Jacob Petit (1796-1868) was a talented porcelain painter who worked for the Sevres factory in France, then opened his own shop.
He moved his company to Paris in 1869. In less than 10 years, he had hired about 200 people to make and decorate porcelains. They made ornamental vases, statues, clocks, inkwells and perfume bottles.
A specialty was figural veilleuses shaped like sultans or fortunetellers. These were tea warmers meant for use in the bedroom. Each was a stand with space for a candle heater and a teapot.
Most of the Petit pieces had decorations that were colored pink, light green, pale purple, black and gold. He used the cobalt-blue initials “J.P.” as his mark, but many of his pieces were not marked.
His customers wanted “antique”-style china, so he made copies of Sevres vases, Meissen figurines, many patterns of English dinnerware, Chinese export porcelain and more.
These copies often are mistakenly identified as original old pieces. But Jacob Petit porcelains are so attractive and well-made that they are almost as pricey as originals.
Q: I own a heavy wooden chair that I purchased years ago for $25. The back of the chair is marked “P. Derby &Co. Inc., Gardner, Mass.” I am interested in the history of the chair and its value.
A: Derby, Knowlton and Co. was established in Gardner in 1863. Several years later, Mr. Derby bought out his business partners. In 1880 he established P. Derby &Co. By 1897 P. Derby &Co. was listed as the second-largest chair manufacturer in the country.
It had branches in Boston, New York and Chicago. The company specialized in cane furniture, but also made traditional wooden tables and chairs. It went out of business in 1935. Most Derby chairs are worth $25 to $50.
Q: I recently bought a ceramic box at a yard sale. The base color is white, and the box is decorated with gold trim, green vines and a green frog. The bottom is marked “Freeman Leidy, Laguna Beach, Calif.”
A: California pottery-making was in its prime during the 1930s and ’40s. During World War II, California pottery production increased because there were no imports from Japan, Germany or Italy.
Freeman Leidy was active in Laguna Beach from 1944 to 1955. The company made figurines, tiles and giftware. It also made many glazed and footed ceramic boxes like yours, often with floral designs. Price depends on size. Your box could sell for about $200.

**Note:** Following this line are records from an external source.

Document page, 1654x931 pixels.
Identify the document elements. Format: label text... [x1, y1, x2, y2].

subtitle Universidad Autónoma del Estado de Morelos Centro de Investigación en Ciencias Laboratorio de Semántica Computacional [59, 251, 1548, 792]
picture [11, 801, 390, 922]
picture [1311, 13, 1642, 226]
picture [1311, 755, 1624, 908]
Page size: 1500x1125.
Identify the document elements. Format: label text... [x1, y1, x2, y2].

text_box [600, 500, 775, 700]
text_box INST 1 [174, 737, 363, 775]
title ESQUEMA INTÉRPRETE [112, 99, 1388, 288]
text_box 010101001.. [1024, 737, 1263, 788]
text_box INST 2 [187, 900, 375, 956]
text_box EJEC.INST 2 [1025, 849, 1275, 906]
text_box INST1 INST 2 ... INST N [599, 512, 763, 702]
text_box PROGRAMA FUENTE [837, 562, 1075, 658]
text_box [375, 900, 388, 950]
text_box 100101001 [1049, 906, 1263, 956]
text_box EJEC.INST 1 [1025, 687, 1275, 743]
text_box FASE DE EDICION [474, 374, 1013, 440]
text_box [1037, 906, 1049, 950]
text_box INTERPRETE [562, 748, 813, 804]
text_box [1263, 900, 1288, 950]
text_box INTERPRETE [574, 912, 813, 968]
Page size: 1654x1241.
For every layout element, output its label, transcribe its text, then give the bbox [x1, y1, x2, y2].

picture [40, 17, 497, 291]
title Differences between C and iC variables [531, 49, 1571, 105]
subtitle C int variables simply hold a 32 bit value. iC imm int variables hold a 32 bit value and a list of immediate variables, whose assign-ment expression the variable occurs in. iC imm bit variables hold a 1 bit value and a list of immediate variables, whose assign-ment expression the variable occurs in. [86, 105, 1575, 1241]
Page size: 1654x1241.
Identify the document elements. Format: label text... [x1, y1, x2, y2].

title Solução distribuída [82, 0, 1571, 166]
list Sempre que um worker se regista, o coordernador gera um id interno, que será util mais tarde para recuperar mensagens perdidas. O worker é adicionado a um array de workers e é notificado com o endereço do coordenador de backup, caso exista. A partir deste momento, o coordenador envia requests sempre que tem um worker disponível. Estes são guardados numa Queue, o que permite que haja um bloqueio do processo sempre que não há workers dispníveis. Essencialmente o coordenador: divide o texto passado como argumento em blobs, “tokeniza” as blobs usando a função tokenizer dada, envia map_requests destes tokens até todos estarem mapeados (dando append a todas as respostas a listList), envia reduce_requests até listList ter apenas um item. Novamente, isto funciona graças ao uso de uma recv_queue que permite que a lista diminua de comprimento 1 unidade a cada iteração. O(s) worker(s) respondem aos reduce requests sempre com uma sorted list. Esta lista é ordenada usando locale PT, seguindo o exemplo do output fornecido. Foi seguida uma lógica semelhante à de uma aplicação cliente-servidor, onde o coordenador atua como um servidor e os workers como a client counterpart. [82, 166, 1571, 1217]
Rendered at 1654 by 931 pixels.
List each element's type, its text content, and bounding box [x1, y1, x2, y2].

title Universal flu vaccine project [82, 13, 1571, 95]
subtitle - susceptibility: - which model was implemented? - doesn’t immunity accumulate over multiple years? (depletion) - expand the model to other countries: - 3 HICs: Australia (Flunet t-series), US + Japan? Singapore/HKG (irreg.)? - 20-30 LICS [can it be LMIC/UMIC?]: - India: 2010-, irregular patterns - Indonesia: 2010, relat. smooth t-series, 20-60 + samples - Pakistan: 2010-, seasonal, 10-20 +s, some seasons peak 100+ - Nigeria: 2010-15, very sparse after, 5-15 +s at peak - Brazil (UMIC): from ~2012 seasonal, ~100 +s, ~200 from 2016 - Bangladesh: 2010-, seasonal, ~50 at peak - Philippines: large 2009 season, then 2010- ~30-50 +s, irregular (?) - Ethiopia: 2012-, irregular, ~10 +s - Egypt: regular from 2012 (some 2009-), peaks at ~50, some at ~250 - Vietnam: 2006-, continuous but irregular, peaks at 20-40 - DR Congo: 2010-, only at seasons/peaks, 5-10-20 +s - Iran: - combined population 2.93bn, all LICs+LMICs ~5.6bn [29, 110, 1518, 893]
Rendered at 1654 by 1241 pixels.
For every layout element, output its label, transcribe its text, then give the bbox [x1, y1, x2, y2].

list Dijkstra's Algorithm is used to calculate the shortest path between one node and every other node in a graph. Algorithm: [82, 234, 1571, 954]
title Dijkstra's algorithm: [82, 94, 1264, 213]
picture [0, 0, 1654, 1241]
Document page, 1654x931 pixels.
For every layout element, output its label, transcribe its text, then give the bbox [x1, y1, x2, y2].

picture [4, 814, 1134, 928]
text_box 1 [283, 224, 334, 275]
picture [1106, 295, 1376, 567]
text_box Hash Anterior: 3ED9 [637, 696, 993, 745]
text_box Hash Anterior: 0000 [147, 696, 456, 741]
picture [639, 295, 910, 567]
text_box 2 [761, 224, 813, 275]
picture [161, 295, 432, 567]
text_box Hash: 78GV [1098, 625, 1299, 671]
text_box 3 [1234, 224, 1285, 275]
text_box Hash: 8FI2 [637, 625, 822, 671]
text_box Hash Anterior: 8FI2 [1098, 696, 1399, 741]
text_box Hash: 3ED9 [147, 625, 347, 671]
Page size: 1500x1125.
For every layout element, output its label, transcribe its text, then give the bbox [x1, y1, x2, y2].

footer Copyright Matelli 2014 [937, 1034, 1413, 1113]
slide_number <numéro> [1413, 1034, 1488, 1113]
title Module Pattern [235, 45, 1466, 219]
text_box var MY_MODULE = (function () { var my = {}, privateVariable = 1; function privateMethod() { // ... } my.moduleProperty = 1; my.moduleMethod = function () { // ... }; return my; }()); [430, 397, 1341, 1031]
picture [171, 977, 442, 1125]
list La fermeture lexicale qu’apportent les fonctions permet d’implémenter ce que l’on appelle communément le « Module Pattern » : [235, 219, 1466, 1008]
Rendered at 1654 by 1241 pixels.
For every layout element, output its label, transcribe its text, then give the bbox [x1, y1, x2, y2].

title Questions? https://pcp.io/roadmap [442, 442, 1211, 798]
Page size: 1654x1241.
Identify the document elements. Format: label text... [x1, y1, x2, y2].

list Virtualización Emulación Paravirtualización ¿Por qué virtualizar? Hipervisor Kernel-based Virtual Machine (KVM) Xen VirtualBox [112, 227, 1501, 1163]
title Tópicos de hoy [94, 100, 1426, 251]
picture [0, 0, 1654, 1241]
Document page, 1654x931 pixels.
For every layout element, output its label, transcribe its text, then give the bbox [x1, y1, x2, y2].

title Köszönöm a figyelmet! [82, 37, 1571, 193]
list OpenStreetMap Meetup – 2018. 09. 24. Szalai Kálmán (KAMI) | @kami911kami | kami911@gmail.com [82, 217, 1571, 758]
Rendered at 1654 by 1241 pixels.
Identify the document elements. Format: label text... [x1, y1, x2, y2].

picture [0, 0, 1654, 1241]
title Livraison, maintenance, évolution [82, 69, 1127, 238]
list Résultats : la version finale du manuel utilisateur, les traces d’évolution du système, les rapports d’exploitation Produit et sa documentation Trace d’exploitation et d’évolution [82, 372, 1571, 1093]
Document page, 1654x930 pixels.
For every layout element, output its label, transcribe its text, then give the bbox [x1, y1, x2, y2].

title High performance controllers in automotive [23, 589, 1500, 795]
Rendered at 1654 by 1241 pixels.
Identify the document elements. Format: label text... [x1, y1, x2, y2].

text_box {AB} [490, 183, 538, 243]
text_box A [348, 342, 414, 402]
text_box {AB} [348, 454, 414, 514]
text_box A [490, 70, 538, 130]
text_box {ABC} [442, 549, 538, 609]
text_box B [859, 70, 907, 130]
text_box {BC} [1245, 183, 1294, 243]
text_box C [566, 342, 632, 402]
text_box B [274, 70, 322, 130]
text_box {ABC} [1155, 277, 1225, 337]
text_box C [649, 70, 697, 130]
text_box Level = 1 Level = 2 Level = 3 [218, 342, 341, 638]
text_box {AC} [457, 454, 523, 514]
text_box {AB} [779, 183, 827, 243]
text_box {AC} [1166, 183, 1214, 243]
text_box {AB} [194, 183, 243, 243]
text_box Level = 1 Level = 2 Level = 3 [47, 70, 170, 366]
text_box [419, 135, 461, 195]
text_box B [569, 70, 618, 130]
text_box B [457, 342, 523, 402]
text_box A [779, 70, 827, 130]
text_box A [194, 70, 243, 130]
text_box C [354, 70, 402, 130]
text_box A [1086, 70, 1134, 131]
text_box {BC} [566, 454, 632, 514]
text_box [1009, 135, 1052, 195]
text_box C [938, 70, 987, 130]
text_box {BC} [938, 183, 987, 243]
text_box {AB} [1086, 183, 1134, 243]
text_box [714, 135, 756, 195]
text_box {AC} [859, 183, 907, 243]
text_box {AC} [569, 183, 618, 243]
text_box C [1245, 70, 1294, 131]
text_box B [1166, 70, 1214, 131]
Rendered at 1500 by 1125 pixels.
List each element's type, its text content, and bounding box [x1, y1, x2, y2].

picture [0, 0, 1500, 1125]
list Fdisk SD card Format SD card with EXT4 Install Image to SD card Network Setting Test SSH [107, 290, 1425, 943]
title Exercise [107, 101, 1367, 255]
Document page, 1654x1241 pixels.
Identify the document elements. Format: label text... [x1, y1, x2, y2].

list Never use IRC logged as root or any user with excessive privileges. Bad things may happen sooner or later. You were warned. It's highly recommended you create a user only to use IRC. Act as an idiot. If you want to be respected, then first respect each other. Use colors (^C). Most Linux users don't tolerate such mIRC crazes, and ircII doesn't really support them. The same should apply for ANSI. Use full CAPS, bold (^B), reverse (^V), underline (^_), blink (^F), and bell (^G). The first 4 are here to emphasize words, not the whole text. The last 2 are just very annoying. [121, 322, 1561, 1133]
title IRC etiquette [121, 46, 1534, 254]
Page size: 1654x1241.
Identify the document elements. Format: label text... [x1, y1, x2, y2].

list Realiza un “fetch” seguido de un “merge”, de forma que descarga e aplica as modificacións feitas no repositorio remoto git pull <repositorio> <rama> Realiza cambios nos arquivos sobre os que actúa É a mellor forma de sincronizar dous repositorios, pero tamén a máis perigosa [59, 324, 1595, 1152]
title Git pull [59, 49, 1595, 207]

Q: Years ago, my great-aunt gave me a hand-colored etching done by Robert Dighton in 1802. It’s 9-by-12 inches and shows an actor named Mr. Braham playing the character of Orlando from Shakespeare’s play “As You Like It.” My great-aunt thought it was worth some money.
A: Robert Dighton (c.1752-1814) was a British actor and printmaker. His first prints were for John Bell’s edition of Shakespeare’s works (1775-76). He eventually made etchings of actors, actresses, military officers and lawyers and sold his prints at his own London shop.
He wound up in legal trouble when it was discovered that he had stolen some of his store’s stock from the British Museum, but he wasn’t prosecuted.
Even if your print is an original and in great shape, it would probably not sell for more than $100. And it is possible your print is a copy of the original and worth very little. It should be seen by an expert to be sure.
Q: I inherited an antique doll I was told dates from the 1800s. It is a 21-inch-tall boy doll with a cloth body. I think the head is bisque. It’s marked “Effanbee.” His features are painted on. He is wearing black pants and a tan jacket that has buttons with the word “Effanbee” on them. Is the doll valuable?
A: Dolls marked “Effanbee” were made by Fleischaker &Baum (F &B) of New York. The company was founded in 1912 by Bernard Fleischaker and Hugo Baum, so your doll is not as old as you thought. The mark can help you date your doll.
If the word “Effanbee” has a capital letter at the beginning, followed by lowercase letters, it is an early mark. All capital letters were used beginning in 1923. After 1923, the middle letters, “an,” were written in smaller capital letters.
The company changed hands several times and is now owned by Tonner Doll Co. of Kingston, N.Y. If your doll is in fair condition, it’s worth about $200. In mint condition, it might sell for $500.
Write to Terry Kovel, (The Herald), King Features Syndicate, 300 W. 57th St., New York, NY 10019.
&Copy; 2012, Cowles Syndicate Inc.
On the block
Current prices are recorded from antiques shows, flea markets, sales and auctions throughout the United States. Prices vary in different locations because of local economic conditions.
Political poster, “Everett C. Benton for Governor,” Massachusetts, cardboard, gray ground, navy letters, 1912, 22 x 18 inches, $65.
Lady’s black ankle spats, wool, 11 black buttons and metal eyes, labeled “Weedies Bootops,” patent dates Sept. 21, 1915, and May 15, 1910, 10 x 7 inches, $65.
Enid Collins box purse, bird design on front, orange, yellow, green, iridescent green and faux-pearl flowers, white plastic handle, hinged, 1960s, 11 x 6 inches, $85.
Buss Fuses advertising display, tin lithograph, silhouette of man by car, “Why Be Helpless When Fuses Blow?” yellow and blue ground, black letters, 1950s, 9 5/8 x 6 x 3 3/4 inches, $110.
Poor Pitiful Pearl doll, vinyl body, blue sleep eyes, rooted golden hair, original outfit of blue and white polka-dot dress, red scarf and blanket, Horsman, c. 1958, 17 inches, $125.
Dollhouse Hoosier cabinet, cast iron, white, top door with clock face, right side door opens, dough board pulls out, drawers open, Arcade, 1930s, $125.
Child’s chair, japanned bamboo, woven reed seat, c. 1880, 25 inches, $395.
Doorstop, drum manor, cast iron, maroon hat and coat, white pants, baton in right hand, 1900-20, 13 x 4 inches, $495.
Roseville Pottery vase, Windsor pattern, fern design in green and gold over muted blue mottled glaze, c.1931, 7 1/4 x 7 1/2 inches, $650.
Tiffany glass vase, dark green and gold English ivy on vines, embossed pulled pattern, rolled rim, marked, 7 1/2 inches, $3,680.